Если учитывать только последнюю фразу, то да, советские историки правы, Гитлер сам предсказал свое нападение на Россию. Если же знать весь комплекс рассуждений Гитлера, то получается, что ничего подобного он не предсказывал. В «Майн Кампф» он обосновывал необходимость союза с сильной стороной против слабой. Выбор союзника определялся не политическими или национальными симпатиями, а его, союзника, военными возможностями.

Нападение на сильную Россию не только без поддержки Запада, но и в состоянии войны с ним, с точки зрения Гитлера времен «Майн Кампф», — безумие. И история подтвердила правильность этой оценки. Тогда что же могло заставить его пойти на этот шаг, кроме отчаяния?

Стоит иметь в виду, что начал Гитлер Вторую мировую войну в полном соответствии со своими рассуждениями времен «Майн Кампф» — он заключил союз с сильной стороной. Поменялась только расстановка сил. Советский Союз из слабой страны без единого собственного грузовика превратился в мощную военную силу, в страну с нищим и полностью бесправным населением, но вооруженную до зубов.

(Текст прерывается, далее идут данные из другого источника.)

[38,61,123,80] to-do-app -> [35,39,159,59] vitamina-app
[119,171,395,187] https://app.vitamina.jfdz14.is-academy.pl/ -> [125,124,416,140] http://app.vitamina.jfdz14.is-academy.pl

А Запад вовсе не проявлял желания поддерживать Германию в ее стремлении на Восток. Союз с Западом против России оказался невозможен, зато союз с Россией против Запада стал соблазнительной реальностью. Пакт Молотова — Риббентропа, заключенный в 1939 г., был прямой реализацией теоретических разработок Гитлера пятнадцатилетней давности. Это был союз, который вел к немедленной победоносной войне за завоевание жизненного пространства. Тем более что вопрос с Польшей был быстро решен к обоюдному удовлетворению сторон.

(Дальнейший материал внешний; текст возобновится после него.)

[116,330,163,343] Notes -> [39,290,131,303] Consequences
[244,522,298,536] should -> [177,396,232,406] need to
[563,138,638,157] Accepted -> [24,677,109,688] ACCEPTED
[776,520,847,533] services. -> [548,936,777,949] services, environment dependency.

Эффект этого союза превзошел все, о чем Гитлер мог мечтать в 1924 г. Летом 1940 г. он был хозяином большей части Европы. Франция разгромлена и захвачена, часть европейских стран оккупирована, часть — надежные союзники-сателлиты. Жизненного пространства для освоения его германской нацией — выше крыши.

На западе — еще сопротивляющаяся, но блокированная и изолированная от континента Англия.

А на востоке — Сталин...

Обычно, когда рассуждают о причинах Второй мировой войны, все крутится вокруг намерений Гитлера. Намерения и политика его партнера Сталина остаются в тени, как будто действия СССР были только механической реакцией на действия и планы Гитлера. Предложил Гитлер заключить пакт — заключили. Предложил поделить Польшу и Прибалтику — поделили. А дальше?

У Сталина был, однако, свой взгляд на развитие событий в Европе. Очень похожий на гитлеровский. Только, в отличие от Гитлера, Сталин не публиковал свои тайные замыслы миллионными тиражами.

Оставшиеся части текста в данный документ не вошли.